STATED TASK A – Swap "Transcribe" for "Copy" in the rows from the first line of the rows up to and including the line with "கணத்திற்குள்", and leave everything else unchanged.
----
We've recently been encountering a lot of confusion and trouble over the following pairs of equality comparisons:
  • intuitive & numeric equality (row 1) vs. element-wise array equality (row 2)
  • universal array equality (row 3) vs. strict equality (row 4)
The first pair causes trouble because we're often tempted to write `a == b` in generic boolean contexts to check for the equality of two objects, but when one of those objects is an array (or other container), the result is a similar container and our generic code blows up. Usually what we want is universal array equality (row 4) — `all(a == b)` — but sometimes we want strict equality (row 5) — `isequal(a,b)`.

Which leads to our second confusing pair — precisely those two equality operators. They're very, very similar, which is what causes the confusion. It's tempting to use isequal even when you mean `all(a == b)` because isequal has a short-circuiting implementation, potentially saving time, whereas `all(a == b)` computes a temporary array of booleans and then reduces over it, which is lousy.
----
STATED TASK B –
Answer these questions from the passage on equality comparisons.
(i) Which function call does the passage give for strict equality?
(ii) What makes isequal tempting to use even when `all(a == b)` is meant?
(iii) What happens to generic code when `a == b` is used and one of the objects is an array?

PROVIDED ENTRIES –
----
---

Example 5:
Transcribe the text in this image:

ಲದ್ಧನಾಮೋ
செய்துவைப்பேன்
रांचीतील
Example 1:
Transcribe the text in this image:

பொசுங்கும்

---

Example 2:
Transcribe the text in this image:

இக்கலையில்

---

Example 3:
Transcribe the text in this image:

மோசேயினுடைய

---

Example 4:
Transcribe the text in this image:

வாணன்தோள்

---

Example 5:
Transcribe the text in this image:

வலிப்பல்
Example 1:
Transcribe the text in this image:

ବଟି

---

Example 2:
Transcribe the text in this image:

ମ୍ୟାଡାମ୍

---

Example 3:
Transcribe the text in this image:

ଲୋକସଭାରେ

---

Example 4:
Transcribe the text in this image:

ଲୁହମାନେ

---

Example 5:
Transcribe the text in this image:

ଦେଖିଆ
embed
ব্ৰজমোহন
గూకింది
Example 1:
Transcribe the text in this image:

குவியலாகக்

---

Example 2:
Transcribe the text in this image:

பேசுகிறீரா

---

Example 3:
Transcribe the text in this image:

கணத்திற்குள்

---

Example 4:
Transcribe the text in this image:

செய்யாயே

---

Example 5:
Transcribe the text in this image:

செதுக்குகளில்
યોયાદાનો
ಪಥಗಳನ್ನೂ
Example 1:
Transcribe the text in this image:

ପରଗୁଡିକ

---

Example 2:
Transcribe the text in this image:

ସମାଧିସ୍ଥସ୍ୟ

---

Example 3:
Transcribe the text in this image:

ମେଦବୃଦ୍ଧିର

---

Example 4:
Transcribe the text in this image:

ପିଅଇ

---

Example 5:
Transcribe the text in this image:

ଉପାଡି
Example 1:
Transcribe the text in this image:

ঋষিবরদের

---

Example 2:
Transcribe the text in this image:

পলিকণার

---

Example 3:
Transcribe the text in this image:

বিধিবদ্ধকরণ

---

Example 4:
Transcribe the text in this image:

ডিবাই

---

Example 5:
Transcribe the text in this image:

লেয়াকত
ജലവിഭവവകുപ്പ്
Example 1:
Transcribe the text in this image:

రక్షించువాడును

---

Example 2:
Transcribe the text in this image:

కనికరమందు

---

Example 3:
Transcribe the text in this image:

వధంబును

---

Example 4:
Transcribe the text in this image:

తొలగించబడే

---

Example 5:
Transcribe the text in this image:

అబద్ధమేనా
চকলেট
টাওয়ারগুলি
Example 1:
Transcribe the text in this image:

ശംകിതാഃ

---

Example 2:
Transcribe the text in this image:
----
ANSWER A –
---

Example 5:
Copy the text in this image:

ಲದ್ಧನಾಮೋ
செய்துவைப்பேன்
रांचीतील
Example 1:
Copy the text in this image:

பொசுங்கும்

---

Example 2:
Copy the text in this image:

இக்கலையில்

---

Example 3:
Copy the text in this image:

மோசேயினுடைய

---

Example 4:
Copy the text in this image:

வாணன்தோள்

---

Example 5:
Copy the text in this image:

வலிப்பல்
Example 1:
Copy the text in this image:

ବଟି

---

Example 2:
Copy the text in this image:

ମ୍ୟାଡାମ୍

---

Example 3:
Copy the text in this image:

ଲୋକସଭାରେ

---

Example 4:
Copy the text in this image:

ଲୁହମାନେ

---

Example 5:
Copy the text in this image:

ଦେଖିଆ
embed
ব্ৰজমোহন
గూకింది
Example 1:
Copy the text in this image:

குவியலாகக்

---

Example 2:
Copy the text in this image:

பேசுகிறீரா

---

Example 3:
Copy the text in this image:

கணத்திற்குள்

ANSWER B –
(i) `isequal(a,b)`
(ii) It has a short-circuiting implementation, which can save time.
(iii) The result is a similar container, and the generic code blows up.